Jul 09, 2013 20:54
"You have to be the rock in the river and let the current flow around you"
Jaclyn is in the middle holding onto Nancy on her left and me on her right. We are crossing a 4 lane street in front of Jaclyn's house but as the vast majority of vehicles are scooters, it's really more like 12 lanes deep and there aren't many traffic lights or any stop signs to regulate traffic. The mopeds drive on the sidewalk, cut corners and park wherever they please so the best way to deal with them is to walk slowly and deliberately without sudden movement and let them swerve around you. It's terrifying and my heart is pounding in my chest as we inch across the road tortoise style: Slow and steady.
We are taking a walk around town, heading to the backpackers district, the market and the cell phone store. Jaclyn goes between speaking Chinese with Chengwei's mom, English with me and fending off sidewalk hawks peddling their wares in Vietnamese. She admits her head is about to explode.
After a journey half way around the world, my sunglasses are cracked. They and I had had a good run, I found them during a Backdrop Magazine (insert shameless promotion here: backdropmag.com) release party in the bathroom of 19 South in Athens, Ohio.
Our first stop is to buy a pair of fake RayBans from a man holding a giant board of hundreds of knock off glasses. Jaclyn goes to town bargaining and gets the price down to what equates to about $2.50 USD. Not to shabby. I am now the proud owner of some Kermit green wayfarers.

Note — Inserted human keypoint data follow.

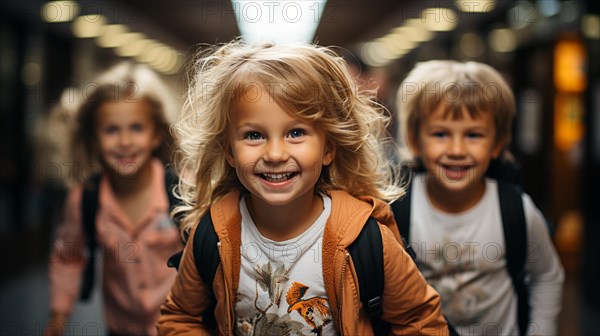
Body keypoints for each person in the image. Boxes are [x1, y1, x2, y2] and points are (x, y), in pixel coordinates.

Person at [158, 40, 448, 335]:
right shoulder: (212, 234)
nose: (274, 154)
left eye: (296, 133)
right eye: (254, 135)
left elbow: (420, 320)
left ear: (328, 148)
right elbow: (180, 317)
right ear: (229, 151)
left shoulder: (366, 238)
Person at [395, 60, 564, 335]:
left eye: (474, 135)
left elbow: (546, 275)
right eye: (440, 134)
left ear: (497, 143)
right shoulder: (399, 210)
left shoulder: (516, 210)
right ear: (415, 140)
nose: (457, 149)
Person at [46, 62, 181, 336]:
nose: (124, 141)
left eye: (137, 128)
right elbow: (68, 256)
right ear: (94, 138)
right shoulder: (86, 199)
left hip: (178, 327)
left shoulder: (180, 192)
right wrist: (58, 316)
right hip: (120, 329)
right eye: (111, 130)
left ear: (157, 135)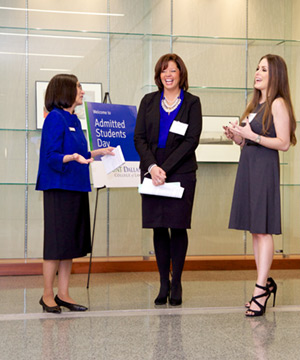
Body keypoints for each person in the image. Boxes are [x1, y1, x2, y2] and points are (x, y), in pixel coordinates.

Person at [224, 54, 297, 317]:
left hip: (264, 170)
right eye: (257, 68)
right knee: (255, 231)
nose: (257, 72)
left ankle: (260, 290)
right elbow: (250, 141)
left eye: (263, 69)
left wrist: (251, 134)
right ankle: (263, 284)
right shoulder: (255, 104)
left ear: (275, 75)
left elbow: (284, 142)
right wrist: (237, 137)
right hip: (249, 167)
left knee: (263, 230)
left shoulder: (278, 104)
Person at [36, 73, 114, 313]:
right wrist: (71, 157)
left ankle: (64, 293)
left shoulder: (74, 120)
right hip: (59, 187)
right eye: (79, 87)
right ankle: (47, 295)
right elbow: (51, 156)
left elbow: (81, 153)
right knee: (55, 245)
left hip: (77, 186)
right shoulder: (55, 118)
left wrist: (100, 152)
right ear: (66, 91)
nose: (82, 91)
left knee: (69, 244)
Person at [134, 53, 202, 306]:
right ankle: (163, 281)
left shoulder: (192, 103)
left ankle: (177, 283)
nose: (168, 75)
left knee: (178, 226)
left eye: (173, 70)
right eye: (164, 70)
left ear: (181, 74)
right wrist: (153, 167)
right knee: (159, 226)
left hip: (181, 171)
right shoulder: (149, 101)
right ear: (158, 75)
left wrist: (165, 168)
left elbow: (191, 140)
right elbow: (138, 138)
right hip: (152, 169)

Next on our walk we head to the market. The streets leading there are full of street vendors. The fruit here is giant and strange. Except the Bananas. They are tiny. We see dragon fruit, grapes the size of small plums, lychee, spikes green and red fruit, coconuts, Vietnamese grapefruits, giant Asian pears, and things even Jaclyn doesn't have names for.
Inside the market here are sections for consumer goods and a section for food. Blood drips down the side of butcher blocks and we have ego watch out step. Fish, oysters and the like sit in plastic tubs and dead chickens, freshly plucked of their feathers hang by their limp necks.
On the consumer goods side there are stalls of touristy junk: fans and hand crafts, purses, bags, figurines, trinkets and netlike manned by enthusiastic merchants telling to "just look" and that they'll give us a "good price". We wanted around to the more practical home goods. Did you need a rice cooker? No? Any type of high heel imaginable? Bolts of cloth to take to the tailor? Calvin Kline boxer-briefs? They've got em!
After doing a lot of window shopping and to a lot of buying a delicious bubble tea off the street was in order. Jaclyn got milk tea and I got green/peach. Delicious. I still haven't had any of the infamous Vietnamese coffee so ill have to get on that soon.
Next stop was the cell phone store to see if we could buy a SIM card for my phone. Unfortunately the phone wasn't properly unlocked for Vietnam so no dice. The good news is Jaclyn has a spare nugget Nokia phone so we just put some money on that and now I'm good to go! (At least until I cross the border) sometimes it's nice to have a lifeline.